私たちは、ネットワーク共有へのアクセスを制御する Active Directory を備えた Windows Server 2008 を使用しています。外部からその共有にアクセスできるように FTP を設定しました (以前は PPTP VPN を使用していましたが、さまざまな理由で FTP に切り替える必要がありました)。これまでに FTP で実装できた内容は次のとおりです。
-のネットワーク共有はFTPルートとして使用されます(UNC として定義) 正常に動作しています。
-AD認証は正常に動作しています(パスワードが間違っているとログインできませんが、正しいパスワードを入力するとログインできます。AD のパスワード管理は FTP と正しく同期されています)。
-AD 権限が失敗しています:FTP ルートのコンテンツに対する AD 権限は無視されます。つまり、ユーザーには読み取りまたは書き込みアクセス権のみがありますが、これは FTP ルート全体に適用されます。FTP ルートは当初ネットワーク共有であり、ファイル/フォルダーにはユーザーのグループに応じて異なる AD 権限があるため、これは明らかに適切ではありません...
共有または FTP 管理インターフェイスを通じて権限を設定する場合でも、AD 権限は適用されません。
Q1: それは正常ですか?
Q2: そうであれば、MS Server 2008 で AD 権限と FTP を組み合わせるにはどのようなソリューションがありますか?
Q3: そうでない場合、構成を修正するにはどこを確認すればよいですか?
1回目の更新:
MarkM の回答に従って、次の操作を実行しました。
- 共有 (FTP ルートでもある) の NTFS アクセス許可をList folder contentsに設定します。 -を=にDomain users
設定し、 = を使用します(以前も有効になっていたため、NTFS アクセス許可が上書きされた可能性があります)。FTP Authorization RulesSpecified roles or user groupsDomain UsersPermissionsReadwrite
次に、次の NTFS アクセス許可を持つ 3 つのフォルダーを作成しました
。フォルダA: 継承可能、他にはない
-フォルダB: 継承できない 、Full control~Domain users
フォルダC: 継承不可、権限なしDomain users
FTP 経由では、NTFS の読み取り権限は適切に適用されますが、書き込み権限は適用されません
。フォルダA: フォルダは表示され、開いてその内容をダウンロードできますが、アップロードすることはできません
-フォルダB: フォルダを表示し、開いてその内容をダウンロードすることはできますが、アップロードすることはできません (NTFSwriteアクセス許可は適用されません) -フォルダC: フォルダを見ることすらできません (NTFSread権限は適切に適用されています)
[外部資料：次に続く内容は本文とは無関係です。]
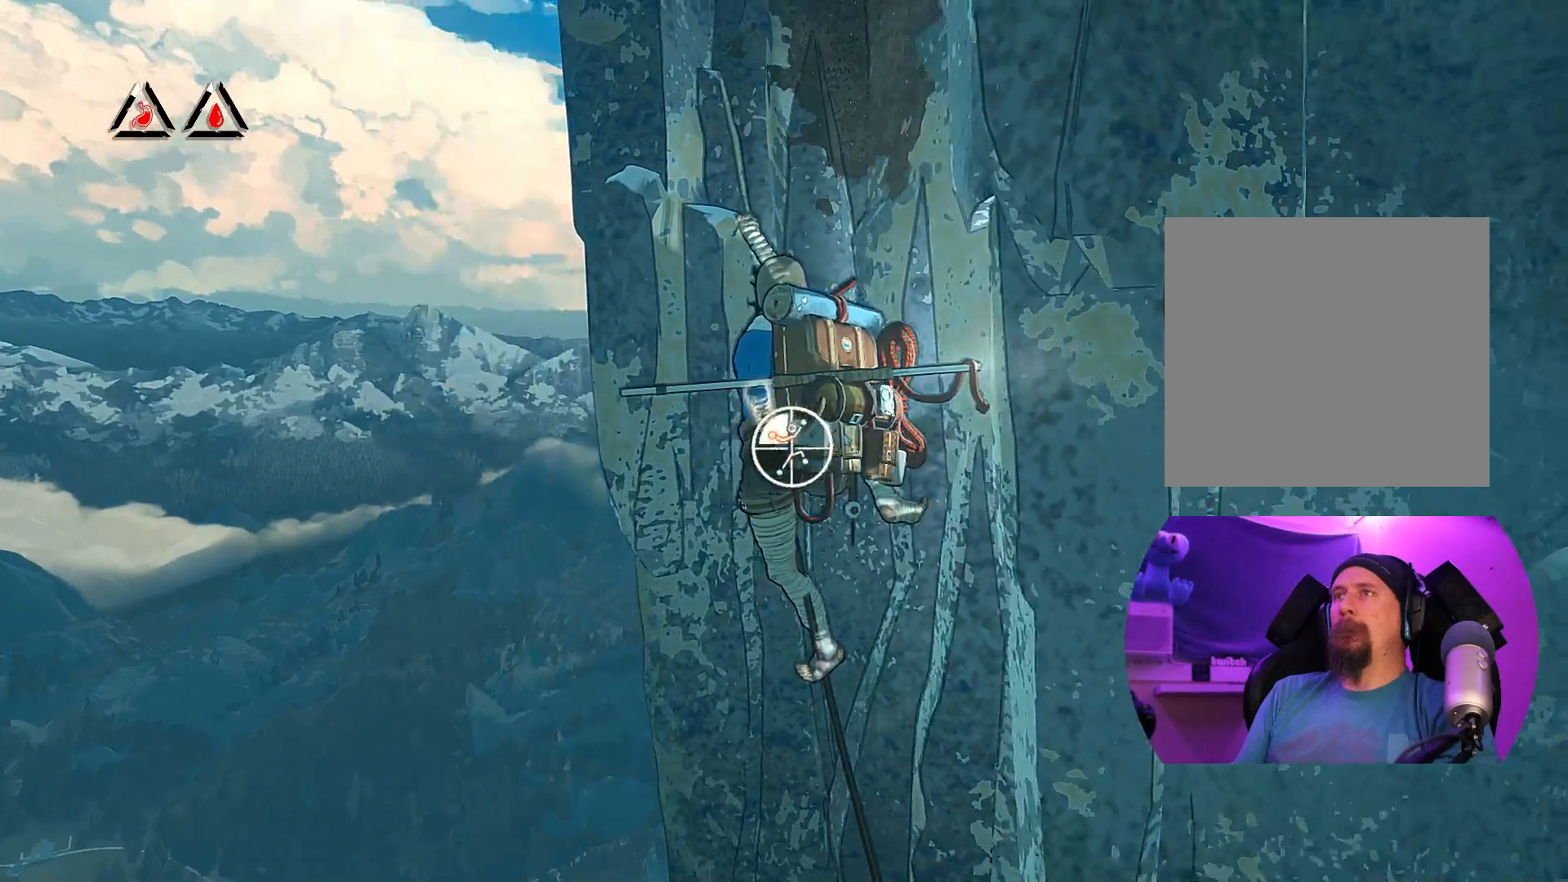
{"dt_ms": 500, "buttons": [], "left_stick": "up", "right_stick": "center", "events": [[267, "R1", "up"], [450, "left_stick", "up"]]}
Q4: 他にどのような設定に注意する必要がありますか?
答え1
Q1
いいえ、IIS で匿名 FTP アクセスが有効になっていない限り、これは正常ではありません。これを無効にすると、アクセスは NTFS ACL と SMB 共有 ACL に基づいて評価されます。ベスト プラクティスは、Everyone共有 ACL にフル コントロールを与え、NTFS アクセス許可を介してアクセスを制御することです。これが問題の原因である可能性があります。おそらく、NTFS アクセス許可によって、Users共有のルートで R/W が (または広く使用されている他のグループに) 与えられています。代わりにTraverse Directory、それらを与えることを検討してくださいList Folder Contents。FTP (および SMB 以外のもの) は共有 ACL を無視します。NTFS ACL を 3 回チェックして、それらが適切であることを確認してください。
Q2
これはネイティブでサポートされています
Q3
上記の回答を参照してください。